▼▼▼

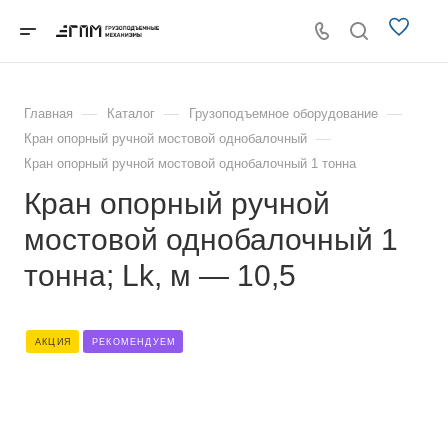
—
—
—
Главная
Каталог
Грузоподъемное оборудование
—
Кран опорный ручной мостовой однобалочный
Кран опорный ручной мостовой однобалочный 1 тонна
Кран опорный ручной
мостовой однобалочный 1
тонна; Lk, м — 10,5
АКЦИЯ
РЕКОМЕНДУЕМ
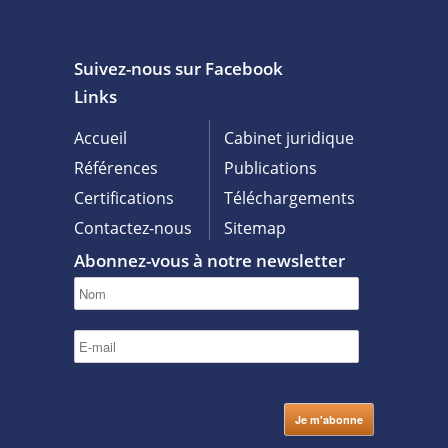
Suivez-nous sur Facebook
Links
Accueil
Cabinet juridique
Références
Publications
Certifications
Téléchargements
Contactez-nous
Sitemap
Abonnez-vous à notre newsletter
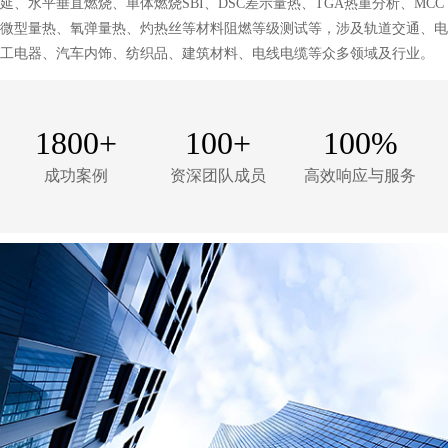
延、水平垂直燃烧、单体燃烧SBI、DSC差示量热、TGA热重分析、MCC
微型量热、氧弹量热、灼热丝等材料阻燃等级测试等，涉及轨道交通、电
工电器、汽车内饰、纺织品、建筑材料、电线电缆等众多领域及行业。
1800+
100+
100%
成功案例
资深团队成员
高效响应与服务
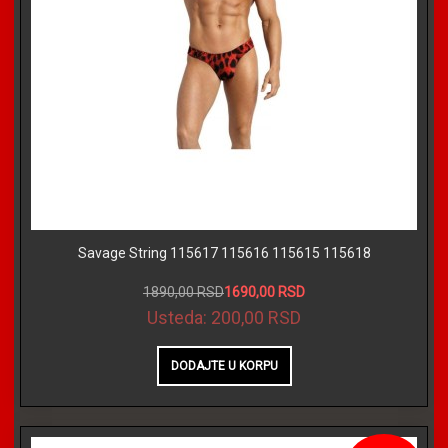
Savage String 115617 115616 115615 115618
1890,00 RSD
1690,00 RSD
Usteda:
200,00 RSD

▲▲▲

• **What you need to do**
Pictures excluded, write out exactly and only the lines of the material from the one containing "тонна; Lk, м — 10,5" up to and including the last line.

• **Solution for this problem**
тонна; Lk, м — 10,5
АКЦИЯ
РЕКОМЕНДУЕМ
Suivez-nous sur Facebook
Links
Accueil
Cabinet juridique
Références
Publications
Certifications
Téléchargements
Contactez-nous
Sitemap
Abonnez-vous à notre newsletter
延、水平垂直燃烧、单体燃烧SBI、DSC差示量热、TGA热重分析、MCC
微型量热、氧弹量热、灼热丝等材料阻燃等级测试等，涉及轨道交通、电
工电器、汽车内饰、纺织品、建筑材料、电线电缆等众多领域及行业。
1800+
100+
100%
成功案例
资深团队成员
高效响应与服务
Savage String 115617 115616 115615 115618
1890,00 RSD
1690,00 RSD
Usteda:
200,00 RSD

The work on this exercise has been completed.